Some of the most remarkable releases of the grunge era were those spontaneous, ultimately fleeting collaborations that were luckily recorded for posterity. Specifically, two such records are absolutely essential for any well-rounded grunge collection: Temple of the Dog’s 1991 self-titled album and Mad Season’s Above, which was released 21 years ago today (March 14, 1995).

From the start, the project was destined to be mercurial and, as was sadly common with the Seattle scene, drugs played an important part in Mad Season’s history. The supergroup was born during the production of Pearl Jam’s 1994 album, Vitalogy, when that band's lead guitarist Mike McCready went to rehab in Minneapolis. There he befriended Walkabouts bassist and fellow Seattle resident John Baker Saunders. When the pair returned to the Pacific Northwest, they enlisted Screaming Trees drummer Barrett Martin and began writing material. Finally, McCready recruited Alice in Chains frontman Layne Staley, partly because McCready hoped the trio’s influence would help the troubled singer also get sober.
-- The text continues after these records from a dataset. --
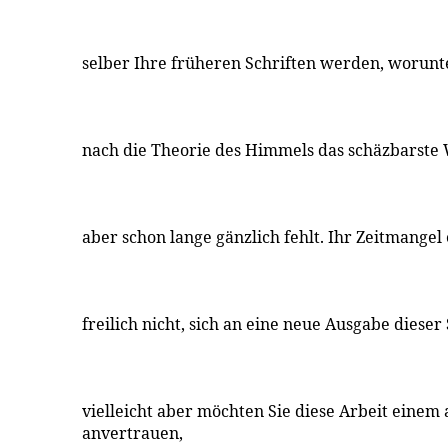
selber Ihre früheren Schriften werden, worun
nach die Theorie des Himmels das schäzbarste W
aber schon lange gänzlich fehlt. Ihr Zeitmangel
freilich nicht, sich an eine neue Ausgabe dieser
vielleicht aber möchten Sie diese Arbeit einem
anvertrauen,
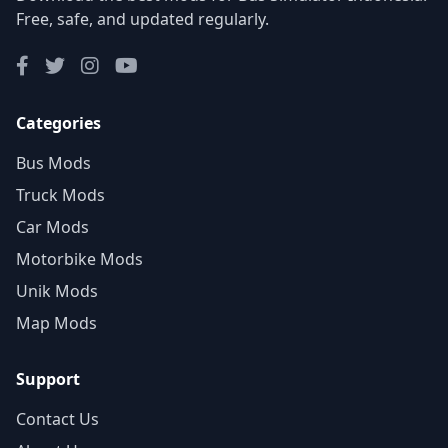
Free, safe, and updated regularly.
Categories
Bus Mods
Truck Mods
Car Mods
Motorbike Mods
Unik Mods
Map Mods
Support
Contact Us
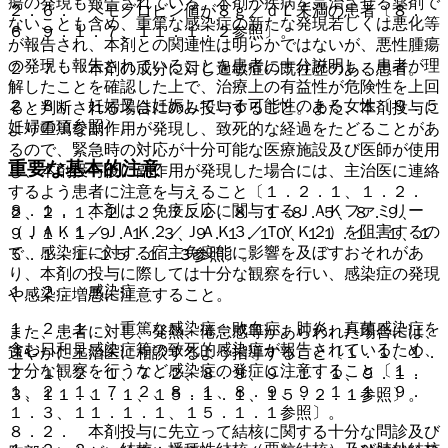
瘍の発現も報告されている。本剤が疾病を完治させる薬剤で
２．６． ヘモグロビン値が８ｇ／ｄＬ未満の患者〔８．
ないことも含め、重篤な感染症の新たな発現若しくは悪化等
６、９．１．７、１１．１．２参照〕。
が報告され、本剤との関連性は明らかではないが、悪性腫瘍
の発現も報告されていることを患者に十分説明し、患者が理
２．７． 本剤の成分に対し過敏症の既往歴のある患者。
解したことを確認した上で、治療上の有益性が危険性を上回
２．８． 妊婦又は妊娠している可能性のある女性〔９．５
ると判断される場合にのみ投与すること。また、本剤投与に
妊婦の項参照〕。
より重篤な副作用が発現し、致死的な経過をたどることがあ
るので、緊急時の対応が十分可能な医療施設及び医師が使用
重要な基本的注意
し、本剤投与後に副作用が発現した場合には、主治医に連絡
するよう患者に注意を与えること〔１．２．１、１．２．
８．１． 本剤は、免疫反応に関与するＪＡＫファミリー
２、２．１、２．２、７．２、８．１−８．５、８．９、
（ＪＡＫ１／ＪＡＫ２／ＪＡＫ３／ＴＹＫ２）を阻害するの
９．１．１−９．１．３、９．１．１０、１１．１．１、１
で、感染症に対する宿主免疫能に影響を及ぼすおそれがあ
５．１．１−１５．１．３参照〕。
り、本剤の投与に際しては十分な観察を行い、感染症の発現
１．２． 感染症
や感染症増悪に注意すること。
１．２．１． 重篤な感染症：敗血症、肺炎、真菌感染症を
また、患者に対し、発熱、倦怠感等があらわれた場合には、
含む日和見感染症等の致死的感染症が報告されているため、
速やかに主治医に相談するよう指導すること〔１．１、１．
十分な観察を行うなど感染症の発症に注意すること〔１．
２．１、２．１、７．２、８．９、９．１．１、９．１．
１、２．１、７．２、８．１、８．９、９．１．１、９．
３、１１．１．１、１５．１．１、１５．２．１参照〕。
１．３、１１．１．１、１５．１．１参照〕。
８．２． 本剤投与に先立って結核に関する十分な問診及び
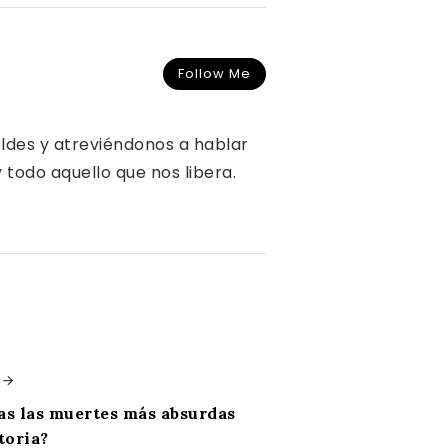
Follow Me
oldes y atreviéndonos a hablar
y todo aquello que nos libera.
as las muertes más absurdas
toria?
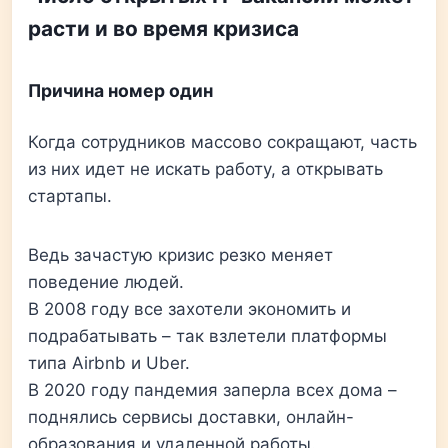
расти и во время кризиса
Причина номер один
Когда сотрудников массово сокращают, часть
из них идет не искать работу, а открывать
стартапы.
Ведь зачастую кризис резко меняет
поведение людей.
В 2008 году все захотели экономить и
подрабатывать – так взлетели платформы
типа Airbnb и Uber.
В 2020 году пандемия заперла всех дома –
поднялись сервисы доставки, онлайн-
образования и удаленной работы.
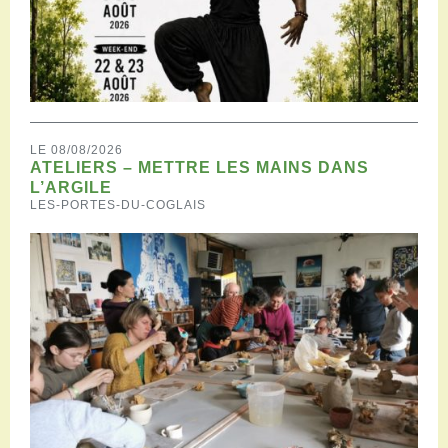
LE 08/08/2026
ATELIERS – METTRE LES MAINS DANS
L’ARGILE
LES-PORTES-DU-COGLAIS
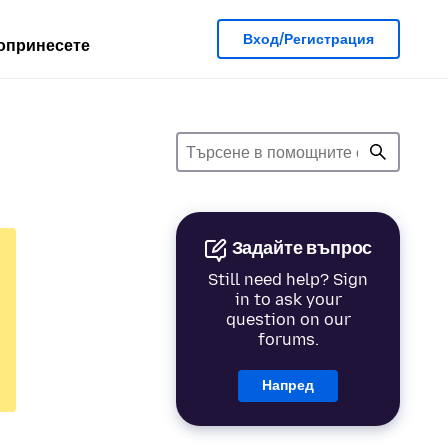
Вход/Регистрация
опринесете
Задайте въпрос
Still need help? Sign
in to ask your
question on our
forums.
Напред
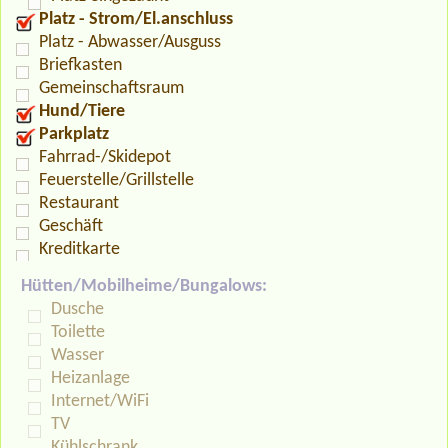
Platz - Strom/El.anschluss
Platz - Abwasser/Ausguss
Briefkasten
Gemeinschaftsraum
Hund/Tiere
Parkplatz
Fahrrad-/Skidepot
Feuerstelle/Grillstelle
Restaurant
Geschäft
Kreditkarte
Hütten/Mobilheime/Bungalows:
Dusche
Toilette
Wasser
Heizanlage
Internet/WiFi
TV
Kühlschrank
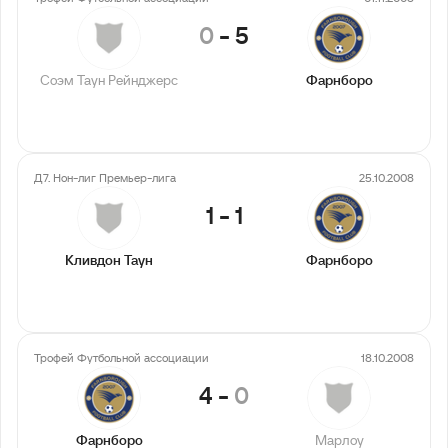
0
-
5
Соэм Таун Рейнджерс
Фарнборо
Д7. Нон-лиг Премьер-лига
25.10.2008
1
-
1
Кливдон Таун
Фарнборо
Трофей Футбольной ассоциации
18.10.2008
4
-
0
Фарнборо
Марлоу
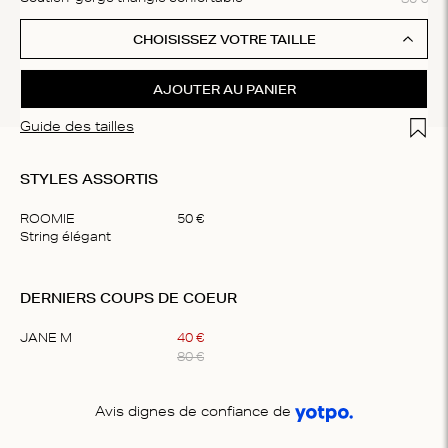
CHOISISSEZ VOTRE TAILLE
AJOUTER AU PANIER
Add t
Guide des tailles
STYLES ASSORTIS
ROOMIE
50
€
String élégant
Item
1
DERNIERS COUPS DE COEUR
of
1
JANE M
40
€
80
€
Item
1
Avis dignes de confiance de
of
1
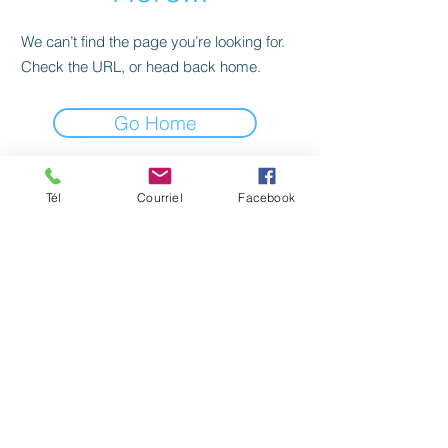
We can’t find the page you’re looking for.
Check the URL, or head back home.
Go Home
Formateurs agréés par la Commission des
Tél
Courriel
Facebook
partenaires du marché du travail aux fins de
l’application de la Loi
favorisant le développement et la
reconnaissance des compétences de la
main-d’oeuvre. (No du certificat: 0056885)
©
2006-2026
par OCM SYSTEME Inc. services
Web & Informatique Tous droits réservés..
Partenaire
Wix Québec
Politiques de confidentialité.
Politique de cookies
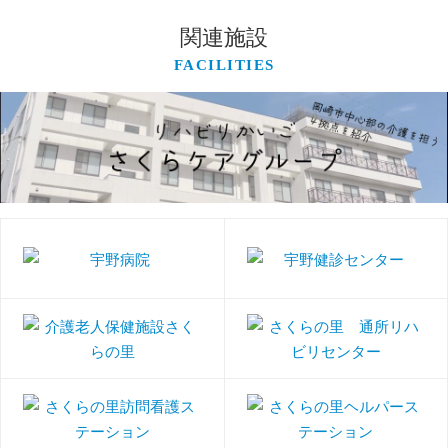
関連施設
FACILITIES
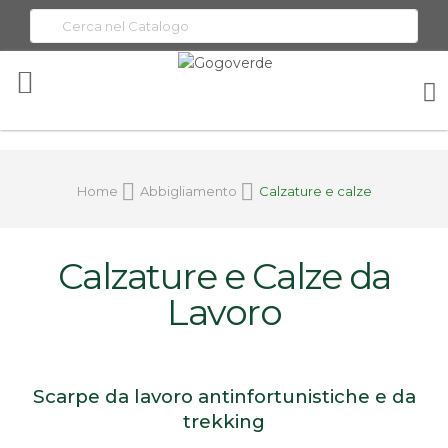
Toggle
Nav
Home
Abbigliamento
Calzature e calze
Calzature e Calze da
Lavoro
Scarpe da lavoro antinfortunistiche e da
trekking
McCready has said the songs which ended up on Above were written remarkably quickly. The group only gathered for a handful of rehearsals and shows before entering Seattle’s Bad Animals Studio to record their debut full-length. But working with producer Brett Eliason (who had served as Pearl Jam’s sound engineer), the band spent roughly two weeks creating one of the scene’s timeless masterpieces.

There are multiple aspects of Above that make it so damn cool. Most obviously and perhaps more than with other grunge collaborations, the album sounds like a perfect hybrid of the band members' primary groups. Above fuses Staley's tortured lyricism and droning vocals with the bluesy, overdriven guitar sound that McCready incorporated with Pearl Jam. Mad Season's first single, “River of Deceit,” opens with clean-picked guitar that sounds just like classic, "Yellow Ledbetter"-era Pearl Jam until Staley’s voice reminds you that Eddie Vedder is nowhere to be found.

Meanwhile the second single and one of the album’s heaviest and finest moments, “I Don’t Know Anything,” and the rager “Lifeless Dead,” are built around sludgy, Sabbath-style crunch riffs you’d expect from Alice in Chains or Soundgarden. While listening to Above, it's easy to get the sense that it's just four people creating for the love of music.

At the same time, the album is also a marked departure for each of Mad Season's members. Specifically on tracks like “Artificial Red” and “Wake Up," Above sounds more like a trippy, psychedelic blues jam (akin to transporting Pink Floyd and the Doors into the ’90s), rather than the precise, calculated work of '90s radio-rockers. This aesthetic is clearest on the jazzy “Long Gone Day," which features both saxophone and an guest appearance by Screaming Trees singer Mark Lanegan along with one of Staley’s most flawless, chill-inducing vocal takes ever.

Staley wrote all of the lyrics on Above, focusing on familiar topics drawn from his personal struggles and drug addiction. However, he was also reportedly influenced heavily by Kahlil Gibran's 1923 collection of philosophical essays, The Prophet. So the album captures a highly spiritual period for Staley, who clearly channeled that energy into songs like “River of Deceit.” In a 2002 interview with Yahoo Music, Barrett Martin said, “Layne felt as though he was on a spiritual mission through his music: not a rock mission, a spiritual mission.”

Although the album was well received by fans, climbed to No. 24 on the Billboard 200 and was certified gold by the RIAA, critics were initially less supportive and often slammed the record for its slow pace and free-flowing musical ideas. Entertainment Weekly gave the album a "C" grade, stating, “A sax solo and zooming guitars provide momentary relief, but most Mad Season sludge is unbearably immobile.”

Time, however, has since been more forgiving and the tragic loss of half of Mad Season's members during the ensuing years made Above something of a time capsule to the peak of the grunge era. Saunders died in 1999 and Staley died three years later, both from overdoses.

In 2013, the surviving members of Mad Season released a remastered version of the album along with the concert DVD, Live at the Moore, featuring previously unreleased live tracks and a batch of songs that were intended for a second Mad Season album that never came. R.E.M.'s Peter Buck helped with the music for "Black Book of Fear" and Lanegan wrote and recorded the lyrics and vocals for "Locomotive."

Two years later in early 2015, McCready and Martin performed together for the first time in two decades during a concert in Seattle that included Chris Cornell and other members of both Soundgarden and Pearl Jam, leading to an unexpected Temple of the Dog reunion as well.

Had Staley and Saunders survived and Mad Season remained active, it’s difficult to say whether or not they would’ve created another masterpiece like Above. Perhaps they could’ve recaptured that magic. Or maybe the frenetic, freeform inspiration of that lone record was always destined to be a rare, inimitable moment in grunge history. But Above is great enough to keep fans wondering for a lifetime.